One virtue of a secret ballot is that when you pull the lever, that act is between you, your conscience, and your god. It is a good time to confess silently that you have been fooled and to vote with wisdom. It is a good time to silently set aside enmity and take the first step back to a commonweal. It is a good time to be embarrased into doing the right thing rather than bitterly determined to do the wrong thing. It is a good time to think broadly, beyond your own heart. I don’t care if you ever say any of those things to other people later on. All I ask—all I beg—is that you do the right thing in the privacy of that moment.
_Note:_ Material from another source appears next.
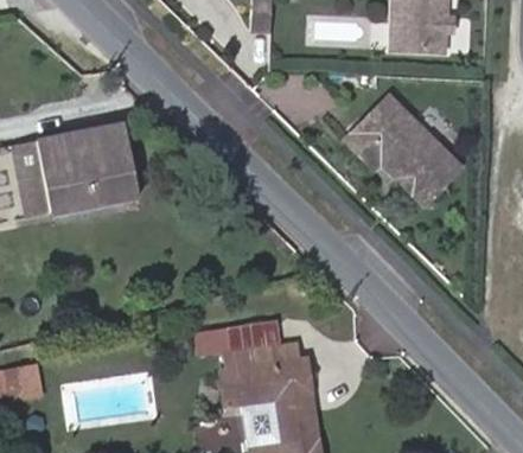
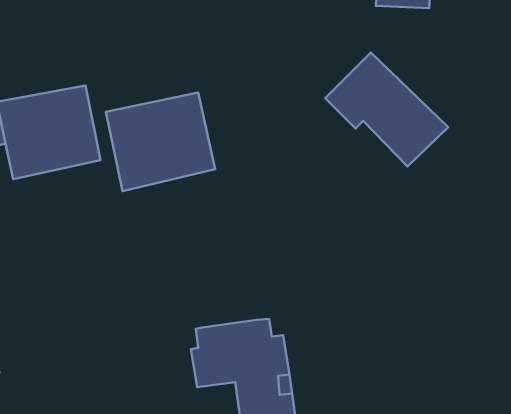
building: none -> [106,93,215,191]
building: [227,320,281,351] -> none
Amen. I hope, if there's a national catastrophe, there will soon be some overarching rectification of the 'orders' of democracy, including rule-of-law grounded in precedents as well as current prerogatives and basic concepts of 'citizenship' that serve the rights of all 'other' citizens. I fear succeeding post-Trumpite regimes won't observe Post-War Germany's decades of institutional, national abasement and contrition. I fear the deep organizers of Trump's resurgence know this election cycle required excessive force and influence to combat an increasingly pluralistic polity. What was needed was a markedly more severe demonstration of what interests, what estates, and which people 'own' America. The aftermath of successive post-Trump administrations might effect an oblique, false contrition. ---If this cycle is just a more violent and corrosive exertion of the Southern strategy, then *New*-Republican party leaders and their allies want to free federal government to be more transactionally responsive to the aspirations of 'genuine' stakeholders. And they seek to demonstrate the overriding franchise of the 'real' Americans---albeit a slightly more pluralistic group of associative schemers and collaborators than has yet been allowed. The beneficiaries will resort to Southern states' interminable provisional arguments that there were no political "murders," no "lynchings," no massacres. Plus, current stakeholders don't recall any of 'those' circumstances.---People who still think Government should serve all the People will have to concede Sideshow Bob's reasoning : "Your guilty conscience may force you to vote Democratic, but deep down inside you secretly long for a cold-hearted Republican to lower taxes, brutalize criminals, and rule you like a king. That's why I did this: to protect you from yourselves." Of course, we the subjects of a renewed American mixed-monarchy won't need to be protected from 'ourselves'---each of us will know our "interests" too well. We'll need to be protected from historical evidence that supports charges that by collusion, distraction, and acquiescence we wrought disaster.
The question that concerns me here is whether there will in fact be an aftermath in which people will need to justify their choices. Plenty of people who backed Franco and Salazar lived out their lives (mostly happily enough, as long as they didn't step out of line) under the dictatorship, and died before it ended. I fear this will be true for Trump voters too.